- _GIVEN INFORMATION_
● ● ● ●
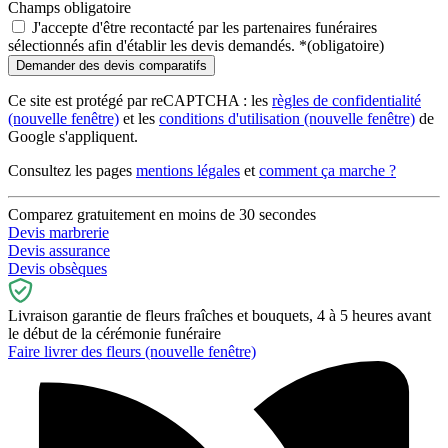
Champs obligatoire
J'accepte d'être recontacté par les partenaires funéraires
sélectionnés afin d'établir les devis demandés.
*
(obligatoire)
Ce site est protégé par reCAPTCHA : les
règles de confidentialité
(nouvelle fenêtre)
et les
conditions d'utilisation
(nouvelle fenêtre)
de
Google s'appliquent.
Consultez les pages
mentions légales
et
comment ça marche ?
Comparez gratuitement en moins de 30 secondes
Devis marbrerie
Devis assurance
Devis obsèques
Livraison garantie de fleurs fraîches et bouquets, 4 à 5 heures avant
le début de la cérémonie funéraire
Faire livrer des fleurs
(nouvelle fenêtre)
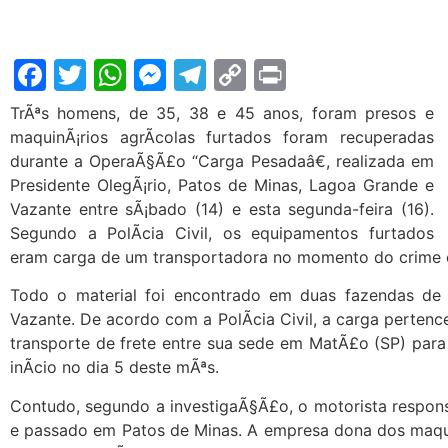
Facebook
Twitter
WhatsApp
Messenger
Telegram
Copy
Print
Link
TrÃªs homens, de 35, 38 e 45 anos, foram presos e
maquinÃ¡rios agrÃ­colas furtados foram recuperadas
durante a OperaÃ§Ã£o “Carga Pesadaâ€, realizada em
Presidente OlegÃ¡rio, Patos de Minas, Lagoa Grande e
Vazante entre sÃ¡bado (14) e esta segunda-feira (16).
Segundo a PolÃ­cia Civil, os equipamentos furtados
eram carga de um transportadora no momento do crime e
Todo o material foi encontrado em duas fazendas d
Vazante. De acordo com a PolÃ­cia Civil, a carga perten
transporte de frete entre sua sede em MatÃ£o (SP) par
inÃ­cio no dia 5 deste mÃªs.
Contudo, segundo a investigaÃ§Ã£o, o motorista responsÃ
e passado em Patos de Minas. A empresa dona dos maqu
● ● ● ●
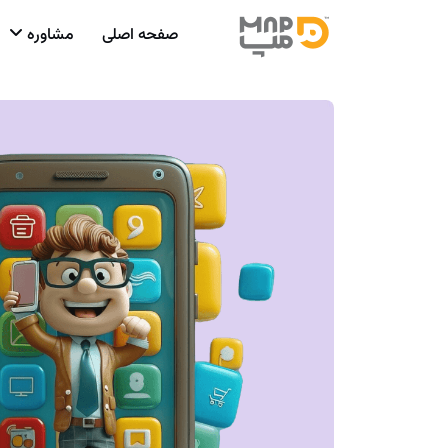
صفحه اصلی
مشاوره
● ● ● ●
- _JOB ITEM_
Rewrite the lines that begin at the one containing "Champs obligatoire" and stop after the one containing "Devis obsèques", replacing "nouvelle fenêtre" with "nouvel onglet" and keeping everything else unchanged. Give only those lines.

- _ANSWER BOX_
Champs obligatoire
J'accepte d'être recontacté par les partenaires funéraires
sélectionnés afin d'établir les devis demandés.
*
(obligatoire)
Ce site est protégé par reCAPTCHA : les
règles de confidentialité
(nouvel onglet)
et les
conditions d'utilisation
(nouvel onglet)
de
Google s'appliquent.
Consultez les pages
mentions légales
et
comment ça marche ?
Comparez gratuitement en moins de 30 secondes
Devis marbrerie
Devis assurance
Devis obsèques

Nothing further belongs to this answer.